# Organizing the Forum Comps



## gsingh (Aug 12, 2022)

So, the SFCA didn't really work out. 
Most people thought it was a good idea, but was executed poorly.
So, please use this thread to give us advise on how to make it better. 
For example, should we add a mod/admin to the team?
Thanks.


----------



## Luke Solves Cubes (Aug 12, 2022)

I think we should add a mod or admin to make it more official. Also I think people should tell us that they want their competition to be included in the SFCA, not the SFCA asking them.


(Overall, I think that the SFCA was a great decision, just needed to be executed better.)


----------



## Eli Apperson (Aug 12, 2022)

gsingh said:


> So, the SFCA didn't really work out.
> Most people thought it was a good idea, but was executed poorly.
> So, please use this thread to give us advise on how to make it better.
> For example, should we add a mod/admin to the team?
> Thanks.


I don't think there needs to be a team at all. Unless someone is offering prize money, these comps are just for fun, you don't need to add a bunch of rules or regulations. That's my take anyway.


----------



## Clock_Enthusiast (Aug 12, 2022)

Eli Apperson said:


> I don't think there needs to be a team at all. Unless someone is offering prize money, these comps are just for fun, you don't need to add a bunch of rules or regulations. That's my take anyway.


I agree. Forum comps should just be for fun and practice. As this is also on a preexisting forum, creating an organization which attempts to oversee aspects of the forum doesn’t make much sense. If one wants to host competitions held under separate terms in a controlled space, that requires a new site exclusively for those competitions. On here, let‘s all just have fun freely organizing comps! It doesn’t need to be a process or ’official’—it can just be something people participate in as they please.


----------



## baseballjello67 (Aug 12, 2022)

I agree, but I think, with so many going on, we should have a basic database to keep track of everything. Just my opinion. Even if the SFCA is not liked by many, I still stand by it *for the moment*.


----------
====
- [Task requirements]:
a) In the forum thread, what does Clock_Enthusiast say is required to host competitions under separate terms in a controlled space?
b) List the usernames of everyone who posted in the forum thread.
c) Copy the part of the forum thread starting at "## Luke Solves" and ending at "Apperson (Aug 12, 2022)".
====
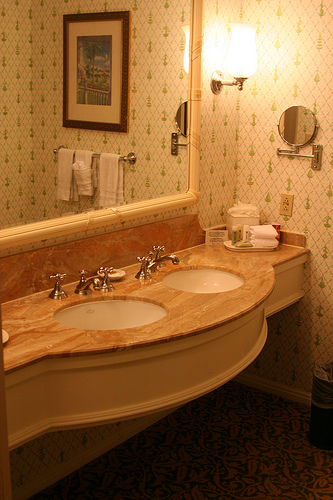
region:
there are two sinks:
[28, 220, 266, 338]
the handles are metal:
[39, 257, 119, 304]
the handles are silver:
[40, 251, 125, 309]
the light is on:
[219, 12, 263, 108]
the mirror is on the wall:
[260, 99, 327, 175]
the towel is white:
[85, 139, 132, 209]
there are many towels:
[40, 127, 130, 205]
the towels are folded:
[235, 220, 283, 261]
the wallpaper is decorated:
[275, 11, 313, 69]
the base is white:
[44, 364, 155, 416]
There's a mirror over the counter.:
[1, 2, 216, 246]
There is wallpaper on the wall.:
[200, 0, 332, 410]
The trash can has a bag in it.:
[302, 359, 331, 457]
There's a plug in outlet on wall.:
[273, 187, 305, 217]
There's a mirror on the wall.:
[264, 100, 326, 179]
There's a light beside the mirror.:
[208, 16, 258, 104]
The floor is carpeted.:
[26, 372, 331, 497]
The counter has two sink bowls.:
[1, 220, 317, 380]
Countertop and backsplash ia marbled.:
[0, 212, 318, 381]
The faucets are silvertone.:
[32, 241, 199, 297]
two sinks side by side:
[40, 234, 270, 366]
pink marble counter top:
[1, 198, 322, 418]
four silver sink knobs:
[43, 233, 201, 308]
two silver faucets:
[71, 246, 191, 307]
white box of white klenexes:
[223, 195, 265, 255]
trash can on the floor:
[296, 337, 328, 477]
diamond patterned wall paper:
[2, 2, 330, 489]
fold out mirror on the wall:
[267, 96, 328, 174]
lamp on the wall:
[206, 9, 271, 118]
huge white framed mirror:
[0, 2, 215, 267]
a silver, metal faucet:
[133, 243, 180, 280]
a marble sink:
[0, 211, 321, 373]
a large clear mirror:
[0, 1, 205, 250]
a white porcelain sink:
[46, 290, 174, 333]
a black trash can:
[307, 360, 331, 450]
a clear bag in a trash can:
[311, 359, 330, 408]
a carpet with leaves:
[12, 377, 331, 499]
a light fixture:
[278, 190, 294, 218]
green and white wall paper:
[277, 9, 323, 94]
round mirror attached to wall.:
[277, 103, 324, 170]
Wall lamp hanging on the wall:
[205, 17, 256, 93]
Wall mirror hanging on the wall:
[270, 101, 321, 168]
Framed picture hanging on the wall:
[56, 4, 130, 131]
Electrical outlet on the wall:
[274, 186, 291, 213]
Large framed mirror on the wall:
[0, 0, 203, 246]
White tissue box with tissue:
[221, 196, 255, 230]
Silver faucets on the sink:
[42, 261, 111, 298]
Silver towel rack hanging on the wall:
[46, 140, 132, 200]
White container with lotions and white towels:
[219, 221, 277, 248]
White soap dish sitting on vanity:
[95, 264, 124, 277]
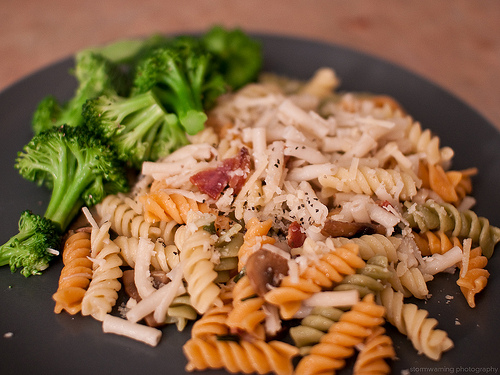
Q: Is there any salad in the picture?
A: Yes, there is salad.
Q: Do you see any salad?
A: Yes, there is salad.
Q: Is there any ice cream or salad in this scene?
A: Yes, there is salad.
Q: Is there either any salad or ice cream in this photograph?
A: Yes, there is salad.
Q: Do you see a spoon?
A: No, there are no spoons.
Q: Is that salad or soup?
A: That is salad.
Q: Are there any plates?
A: Yes, there is a plate.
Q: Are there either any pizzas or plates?
A: Yes, there is a plate.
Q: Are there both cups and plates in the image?
A: No, there is a plate but no cups.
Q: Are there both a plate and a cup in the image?
A: No, there is a plate but no cups.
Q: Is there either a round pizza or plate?
A: Yes, there is a round plate.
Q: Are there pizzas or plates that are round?
A: Yes, the plate is round.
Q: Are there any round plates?
A: Yes, there is a round plate.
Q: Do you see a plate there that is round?
A: Yes, there is a plate that is round.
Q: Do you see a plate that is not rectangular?
A: Yes, there is a round plate.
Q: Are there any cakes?
A: No, there are no cakes.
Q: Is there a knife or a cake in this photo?
A: No, there are no cakes or knives.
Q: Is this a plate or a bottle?
A: This is a plate.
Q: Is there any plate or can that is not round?
A: No, there is a plate but it is round.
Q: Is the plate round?
A: Yes, the plate is round.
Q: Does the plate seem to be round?
A: Yes, the plate is round.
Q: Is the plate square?
A: No, the plate is round.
====
- [Solutions to each task]:
a) A new site exclusively for those competitions.

b) gsingh, Luke Solves Cubes, Eli Apperson, Clock_Enthusiast, baseballjello67

c)
## Luke Solves Cubes (Aug 12, 2022)

I think we should add a mod or admin to make it more official. Also I think people should tell us that they want their competition to be included in the SFCA, not the SFCA asking them.


(Overall, I think that the SFCA was a great decision, just needed to be executed better.)


----------



## Eli Apperson (Aug 12, 2022)